Ao mesmo tempo, a pesquisa revela um cenário paradoxal: a convivência entre a falta de acesso regular a alimentos e o aumento do excesso de peso entre crianças, fenômeno conhecido como dupla carga da má nutrição.
O levantamento, intitulado Ambientes alimentares em favelas: percepção sobre o acesso aos alimentos de moradores de favelas brasileiras, ouviu 900 domicílios no Complexo da Maré e em Caramujo, no Rio de Janeiro, além do Coque, em Pernambuco.
Entre crianças de 5 a 10 anos, 34,7% apresentam excesso de peso, sendo 21,7% com sobrepeso e 12,95% com obesidade.
Desafios no acesso à alimentação
Os dados mostram que o custo dos alimentos é um dos principais obstáculos.

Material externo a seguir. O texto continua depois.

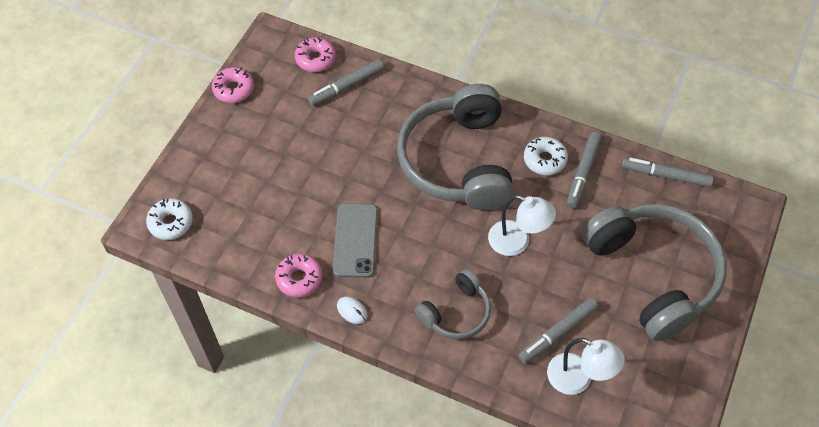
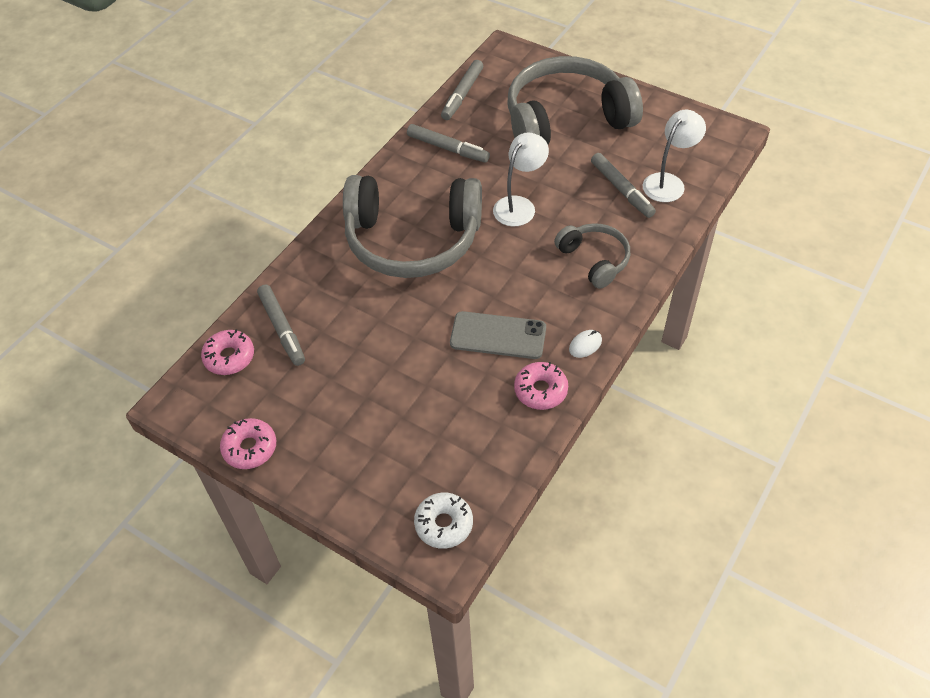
camera: 80 degrees left, 5 degrees down
white donut [524,137,568,175] -> none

Cerca de 43% dos entrevistados afirmam que alimentos in natura, mesmo quando disponíveis, não são acessíveis financeiramente.
Em contrapartida, alimentos ultraprocessados aparecem com maior frequência na rotina alimentar desses territórios.
O acesso físico também é um entrave. Um terço dos moradores leva mais de 30 minutos para chegar ao principal ponto de compra de alimentos, e 58% fazem o trajeto a pé.
Esse contexto reforça a caracterização de áreas como “desertos alimentares” e “pântanos alimentares”, marcados pela baixa oferta de alimentos saudáveis e alta disponibilidade de produtos ultraprocessados.
A gerente da área de obesidade do Instituto Desiderata, Andrea Rangel, destaca o impacto do território nas escolhas alimentares.
“O direito à alimentação passa, necessariamente, pela real possibilidade de escolher. É fundamental que a promoção de alimentos frescos e nutritivos nas comunidades seja o centro de políticas públicas consistentes. Só alcançaremos a equidade na saúde alimentar quando o CEP de uma pessoa não for um impeditivo para isso”, afirmou.
A pesquisa também identificou desigualdades no acesso à alimentação escolar. No Coque, em Pernambuco, 91,67% das crianças estão matriculadas em escolas públicas, mas apenas 16,33% realizam a refeição no ambiente escolar.
Segundo a pesquisadora, esse dado levantou preocupação sobre a qualidade da alimentação oferecida e possíveis barreiras de adesão.
No Caramujo, no Rio de Janeiro, 60% dos entrevistados relatam levar mais de 30 minutos para acessar locais de compra de alimentos, reforçando a fragilidade da infraestrutura alimentar.
O perfil das famílias entrevistadas evidencia vulnerabilidade social: 89% dos responsáveis pela alimentação são mulheres, em sua maioria negras, com média de quatro pessoas por domicílio.
Apesar das dificuldades, a escola se destaca como espaço de proteção alimentar. Entre as crianças avaliadas, 89,81% estão matriculadas e 53% realizam refeições na escola, com 64,47% relatando boa aceitação da merenda.
No entanto, interrupções no funcionamento das escolas, incluindo operações policiais, impactam diretamente o acesso regular à alimentação.